__Required action__:
For the entries that follow, retype exactly the lines from the one containing "index pip: (175, 72)" to the one containing "thumb ip: (471, 800)", inclusive, and only those. Images stay out of the copy.

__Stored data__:
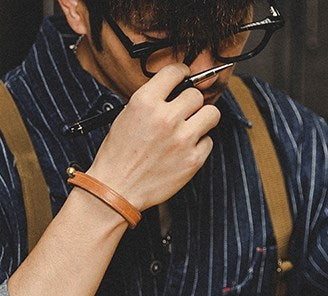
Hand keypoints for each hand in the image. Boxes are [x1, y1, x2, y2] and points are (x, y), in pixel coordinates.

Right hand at [88, 64, 220, 210]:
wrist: (116, 190)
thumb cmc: (117, 157)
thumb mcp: (126, 117)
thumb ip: (151, 102)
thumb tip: (173, 92)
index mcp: (145, 102)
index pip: (175, 72)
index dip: (182, 74)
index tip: (185, 78)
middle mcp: (166, 117)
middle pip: (196, 95)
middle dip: (191, 103)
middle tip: (185, 113)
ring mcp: (182, 139)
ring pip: (211, 114)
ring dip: (203, 119)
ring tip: (193, 127)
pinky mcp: (192, 160)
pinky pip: (208, 142)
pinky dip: (200, 145)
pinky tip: (185, 151)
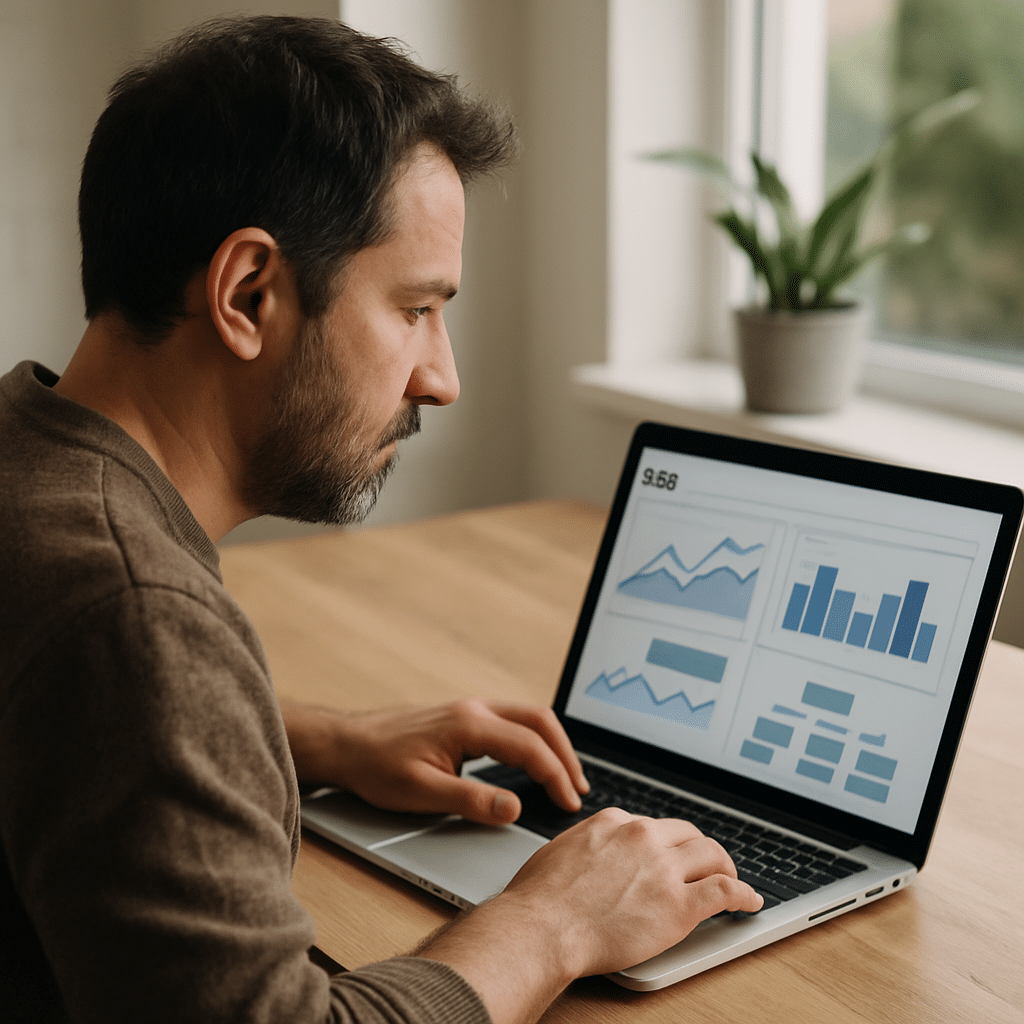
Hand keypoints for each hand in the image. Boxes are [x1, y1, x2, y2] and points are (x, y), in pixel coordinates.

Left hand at [280, 697, 588, 824]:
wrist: (349, 745)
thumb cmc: (378, 768)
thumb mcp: (422, 792)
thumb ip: (471, 800)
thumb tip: (514, 807)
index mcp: (469, 724)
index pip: (529, 746)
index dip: (555, 775)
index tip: (569, 803)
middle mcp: (475, 709)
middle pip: (539, 721)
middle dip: (565, 754)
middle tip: (578, 789)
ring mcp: (471, 709)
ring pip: (529, 717)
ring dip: (553, 744)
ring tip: (566, 777)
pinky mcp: (465, 717)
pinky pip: (514, 720)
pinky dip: (535, 740)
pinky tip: (535, 761)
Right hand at [498, 808, 761, 975]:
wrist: (542, 928)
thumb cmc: (539, 898)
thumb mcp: (560, 849)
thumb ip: (585, 844)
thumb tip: (589, 852)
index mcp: (614, 822)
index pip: (653, 826)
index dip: (665, 843)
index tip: (670, 855)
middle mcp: (642, 837)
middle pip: (688, 834)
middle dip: (700, 849)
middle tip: (706, 865)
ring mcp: (663, 869)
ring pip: (712, 855)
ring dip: (725, 866)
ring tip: (731, 879)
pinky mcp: (678, 905)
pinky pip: (724, 892)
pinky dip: (743, 894)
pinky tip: (749, 901)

__Exercise answer__:
index pip: (175, 72)
index dip: (182, 74)
index tip: (185, 78)
middle mcp: (166, 117)
middle pip: (196, 95)
middle dip: (191, 103)
middle tip: (185, 113)
ring mcp: (182, 139)
ring pip: (211, 114)
ring dip: (203, 119)
ring tip: (193, 127)
pinky mcp: (192, 160)
pinky pip: (208, 142)
pinky dip: (200, 145)
pinky tip: (185, 151)
Hand keypoints for each hand in the image. Boxes are [x1, y1, x2, y2] and points are (x, y), in pixel coordinates.

Left hand at [280, 697, 588, 824]:
wrist: (349, 745)
thumb cmc: (378, 768)
thumb mcp: (422, 792)
thumb ip: (471, 800)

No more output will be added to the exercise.